Question

Solve the equation `tan2x+1=sec2x`?

Answer 1

I am sorry. It is incorrect. The correct answer is `x = npi, n in ZZ`

Explanation:

Given: `tan(2x)+1=sec(2x)`

You can write this as:

`tan(2x)+1-sec(2x)=0`

This is the graph below:

graph{tan(2x)+1-sec(2x) [-10, 10, -5, 5]}

Please observe that the graph crosses zero at every integer multiple of `pi`.

This makes the answer `x = npi` where an n is any member of the set of integer numbers.

Written a bit more formally: `x = npi, x in ZZ`

Answer 2

Please see below.

Explanation:

You have been correct but

let me list out steps taken by you and what has gone wrong.

Dataset extract:
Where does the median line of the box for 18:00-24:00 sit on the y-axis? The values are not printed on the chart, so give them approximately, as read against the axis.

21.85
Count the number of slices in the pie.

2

The task:
Print the thread on solving tan2x+1=sec2x, shown above the listing, word for word and in full.

Solution to this problem:
Question

Solve the equation `tan2x+1=sec2x`?

Answer 1

I am sorry. It is incorrect. The correct answer is `x = npi, n in ZZ`

Explanation:

Given: `tan(2x)+1=sec(2x)`

You can write this as:

`tan(2x)+1-sec(2x)=0`

This is the graph below:

graph{tan(2x)+1-sec(2x) [-10, 10, -5, 5]}

Please observe that the graph crosses zero at every integer multiple of `pi`.

This makes the answer `x = npi` where an n is any member of the set of integer numbers.

Written a bit more formally: `x = npi, x in ZZ`

Answer 2

Please see below.

Explanation:

You have been correct but

let me list out steps taken by you and what has gone wrong.